(Problem to solve) Can you give the text of all the entries again with "Sammlermünze" changed to "Gedenkmünze", keeping everything else as it is and leaving out the pictures?

[Entries supplied — start]

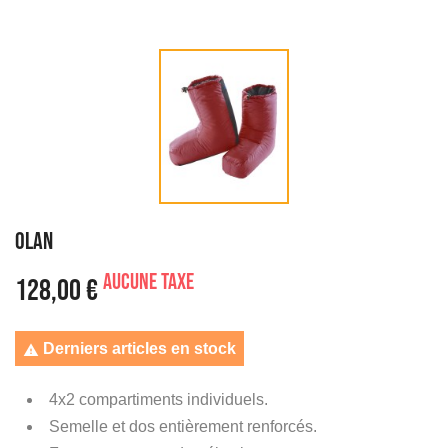
OLAN
Aucune taxe
128,00 €
Derniers articles en stock

4x2 compartiments individuels.
Semelle et dos entièrement renforcés.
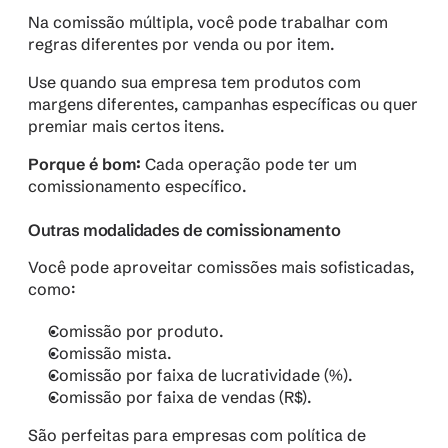
Na comissão múltipla, você pode trabalhar com 
regras diferentes por venda ou por item. 
Use quando sua empresa tem produtos com 
margens diferentes, campanhas específicas ou quer 
premiar mais certos itens.
Porque é bom: 
Cada operação pode ter um 
comissionamento específico.
Outras modalidades de comissionamento
Você pode aproveitar comissões mais sofisticadas, 
como:
Comissão por produto.
Comissão mista.
Comissão por faixa de lucratividade (%).
Comissão por faixa de vendas (R$).
São perfeitas para empresas com política de 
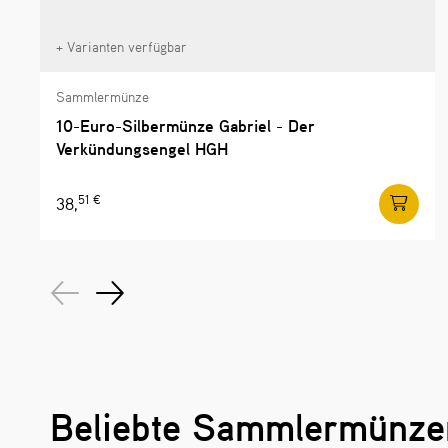
+ Varianten verfügbar
Sammlermünze
10-Euro-Silbermünze Gabriel - Der
Verkündungsengel HGH
51 €
38,
Beliebte Sammlermünze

[Entries supplied — finish]

(Solution)
OLAN
Aucune taxe
128,00 €
Derniers articles en stock

4x2 compartiments individuels.
Semelle et dos entièrement renforcés.
Na comissão múltipla, você pode trabalhar com 
regras diferentes por venda ou por item. 
Use quando sua empresa tem produtos com 
margens diferentes, campanhas específicas ou quer 
premiar mais certos itens.
Porque é bom: 
Cada operação pode ter um 
comissionamento específico.
Outras modalidades de comissionamento
Você pode aproveitar comissões mais sofisticadas, 
como:
Comissão por produto.
Comissão mista.
Comissão por faixa de lucratividade (%).
Comissão por faixa de vendas (R$).
São perfeitas para empresas com política de 
+ Varianten verfügbar
Gedenkmünze
10-Euro-Silbermünze Gabriel - Der
Verkündungsengel HGH
51 €
38,
Beliebte Gedenkmünze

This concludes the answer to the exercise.